That's actually a little easier said than done during surge tempo strike ops lol. When destroying C4I infrastructure, there's a very non-zero chance of a national leadership figure being killed in the process. The same goes for the tactical phase, where any military vehicle that gets plinked has a small, but non-zero chance of Tsai Ing Wen in the passenger seat, singing along to Taylor Swift on the CD player or something. Plus, not striking at military leadership will be a hinderance to the overall goal of degrading ROC warfighting capabilities, and eventually the ROC's ability to keep its citizens alive, and will drag out the conflict longer than it needs to go, which is generally imprudent in all but a select few circumstances.
Further, again, the communications issue is quite a meaningful factor.
Even if you were to do this, those radios (presumably civilian, seeing as how giving over your own radio equipment isn't the greatest COMSEC decision lol) would be subject to the same EA as all the other radios, would struggle to reach PRC forces (powerful infantry radios are like... 10ish miles of range, though it of course varies by a lot of factors), and larger radios would be a waste of a sortie to drop, assuming it was deployed via cargo aircraft (I'd be surprised if someone wanted to jury-rig a radio + parachute system onto an H-6 and fly it over Taipei, or really onto any other aircraft hardpoint, and do so. It's just an unnecessary mission, and it doesn't net much.
There's also the added "finality" of a landing. It might not sound important, but it's one thing for an ally to surrender while still across 100nm of water, and thus still technically control their territory; rather than having them announce their surrender as they're receiving aid and more PLA troops are flowing into the island, with many of them likely being greeted by grateful citizens, who would - again, more than anything - just be happy to be getting a hot meal and clean water again. I believe it is a relevant political goal in the CPC, that 'reunification' occurs in a manner where they can come out on a positive note, can say they had concluded it decisively and on their own terms, and that it can be painted as a "courageous" mission to "reclaim" not only a territory perceived to have been unjustly ripped away from them at nuclear gunpoint, and which had been a symbol of Western hegemony and Chinese subordination to the western-dominated global order for so long, but also to "reclaim" their "natural" place in the global order as a superpower in their own right, which I believe necessitates at least **some** land-component element. Not saying it'll be a full scale invasion, but I do believe there must be at least (as described before) a "coup-de-grace" even with a small force, which can then proceed to HA/DR tasks, which again, would be a major propaganda victory.

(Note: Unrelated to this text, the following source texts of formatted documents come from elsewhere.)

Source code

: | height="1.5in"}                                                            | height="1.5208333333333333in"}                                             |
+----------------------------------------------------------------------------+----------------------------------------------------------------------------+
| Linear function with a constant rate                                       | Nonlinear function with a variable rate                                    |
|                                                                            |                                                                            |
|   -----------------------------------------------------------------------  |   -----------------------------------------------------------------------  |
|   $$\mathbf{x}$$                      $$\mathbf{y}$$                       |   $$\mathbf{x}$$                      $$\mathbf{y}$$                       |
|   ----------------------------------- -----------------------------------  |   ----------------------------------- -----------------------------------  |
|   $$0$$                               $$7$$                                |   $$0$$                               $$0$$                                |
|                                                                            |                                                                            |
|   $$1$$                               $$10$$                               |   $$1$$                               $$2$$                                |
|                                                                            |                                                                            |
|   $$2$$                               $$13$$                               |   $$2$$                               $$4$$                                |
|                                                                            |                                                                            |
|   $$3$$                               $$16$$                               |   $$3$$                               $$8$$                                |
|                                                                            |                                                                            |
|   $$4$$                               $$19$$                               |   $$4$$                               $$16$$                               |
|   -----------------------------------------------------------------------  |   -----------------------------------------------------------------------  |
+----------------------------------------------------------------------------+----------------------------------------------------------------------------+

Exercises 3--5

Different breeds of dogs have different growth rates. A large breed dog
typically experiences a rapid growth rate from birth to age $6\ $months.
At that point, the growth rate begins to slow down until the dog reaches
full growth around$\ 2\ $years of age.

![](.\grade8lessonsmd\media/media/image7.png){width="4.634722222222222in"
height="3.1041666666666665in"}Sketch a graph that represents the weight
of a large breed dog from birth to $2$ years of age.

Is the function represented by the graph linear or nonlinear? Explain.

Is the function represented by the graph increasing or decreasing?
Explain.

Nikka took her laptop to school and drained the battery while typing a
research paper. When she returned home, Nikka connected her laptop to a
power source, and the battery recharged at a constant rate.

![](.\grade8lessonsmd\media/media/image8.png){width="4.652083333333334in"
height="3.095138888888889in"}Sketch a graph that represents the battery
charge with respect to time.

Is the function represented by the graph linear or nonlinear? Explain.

Perhaps I have my impression all wrong, but I simply don't think the PRC would be as keen to sit there watching and waiting for Tsai to pick up the phone (assuming she's alive) and cry uncle, when all it would take to end the war **right then** would be to deploy 2 to 4 PLANMC/PLAGF amphibious brigades from Penghu to a few beachheads, mop up any stubborn local forces right then and there, and to start setting up aid posts and humanitarian facilities to get the citizenry firmly in favor of "let's just end this, I missed food and water a lot."